Sara's Lame-O in Porter's Stories


Okay, so I am sorry that I seem to be only responding to Sara’s past blogs…the reason is that I want these blogs to have something to do with what I am planning on writing my paper on (and the symposium as well), and since most of the blogs on this topic are written by myself, I have had a hard time finding blogs that others have written about even the stories that I will be focusing on. Since Sara did these lame-o ones covering most of the stories we have read, I found that I wanted to reply to her idea of the stories.

So, Sara stated that both the wife and the husband consider themselves to be morally superior individuals, and therefore they are slightly more lame-o than okay. I think that I agree with this assessment. Though I am not so sure that I would consider them thinking they are morally superior. I know that the husband and the wife are being incredibly defensive as a person is wont to do when they are being attacked. The fact that the fight so easily escalates makes me believe that this is not the first (nor the last) fight of this kind. As I’ve said before, I really don’t think that the rope is the reason for the fight…it’s the fact that he thought of himself instead of thinking of her, but when she gets what she wants (her coffee…which shows that he really DOES love her because he walked all the way to get it…again), she is okay with him having something for himself (i.e.: the rope).

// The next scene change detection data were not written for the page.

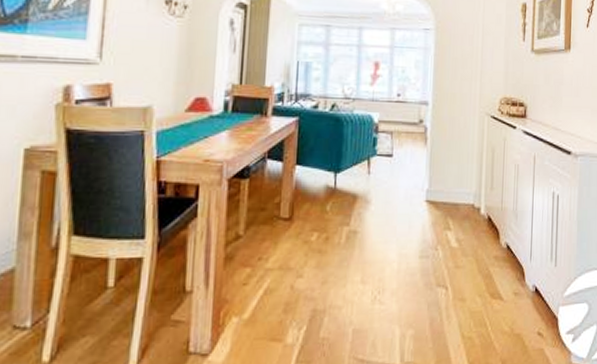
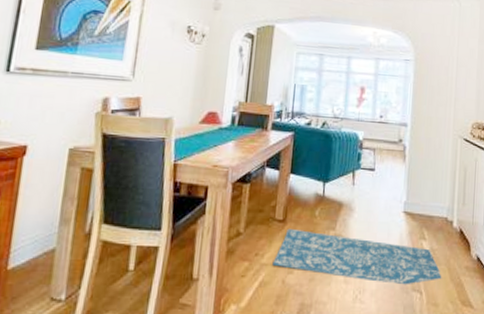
rug: none [279,227,469,281] -> present [272,228,442,285]

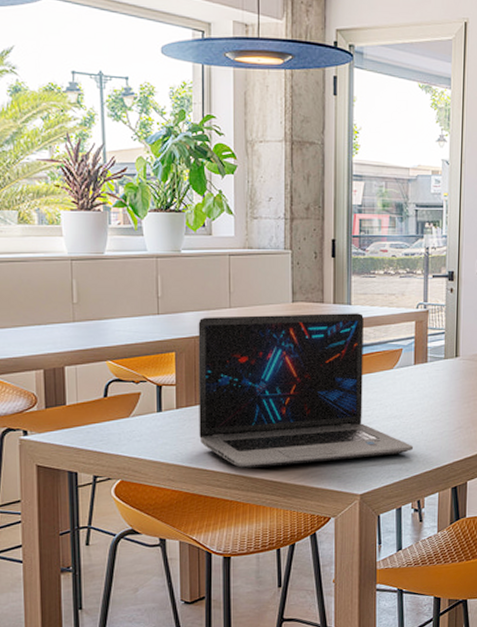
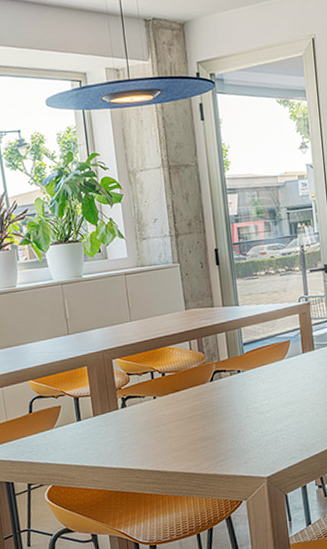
laptop: present [198,313,414,469] -> none [104,312,311,465]

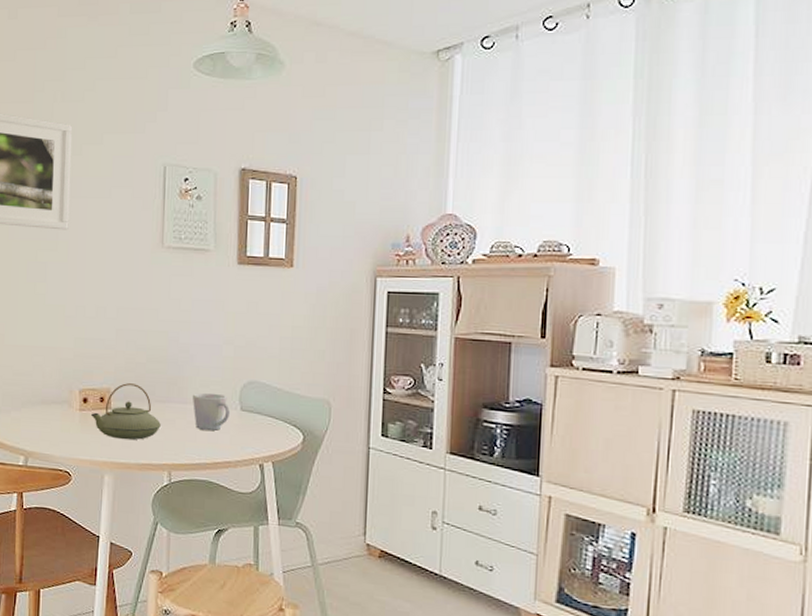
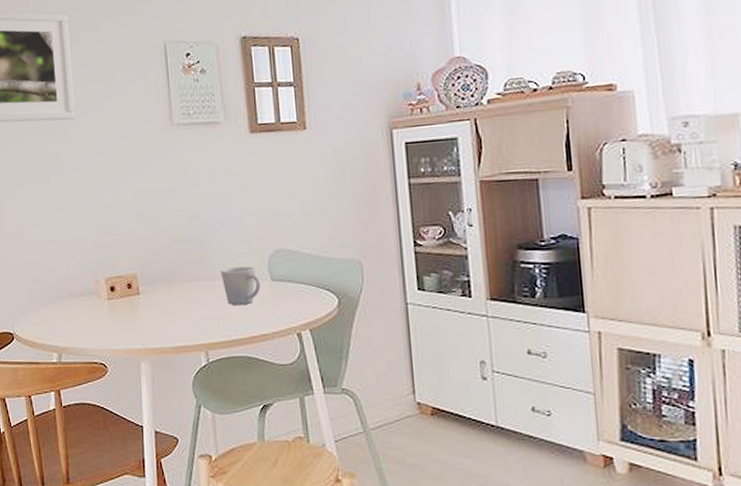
teapot: present [91,383,161,440] -> none [120,266,192,325]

Does being defensive mean a person believes he/she is morally superior? I don’t know. That seems to be the take Sara took, which is fine. Though she didn’t really give any support to her claim, so I don’t know what her reasoning was (though I’m sure it was brilliant because it’s Sara). I am thinking that neither of them really thought they were morally superior, just maybe that they were annoyed at each other, or something. Maybe I should re-read the story with the sole purpose of finding how they could be morally superior. I suppose that the wife could think she is because the husband had (possibly) had an affair. She has never cheated on him (or at least that’s what her accusation implies because we generally avoid accusing someone of doing something we ourselves have done…though not always), so she could think she is “better” than he is because of it. However, I don’t think that is what she is getting at. I think the main issue for this couple is not that they are morally superior, but are, in fact, not able to trust each other. The wife is obviously jealous, whether anything ever really happened between her husband and another woman. If she weren’t unsure of their relationship, she wouldn’t have become so angry about the fact that he forgot the coffee. Of course, that is probably a lie. As someone in class stated once, it could just be because she hasn’t had her caffeine fix and is apt to freak out because her body needs it. Then again, I don’t see why Porter would write a story that shows a woman being mad at her husband only because she can’t get her caffeine fix. I really think it has more to do with the trust/love issue.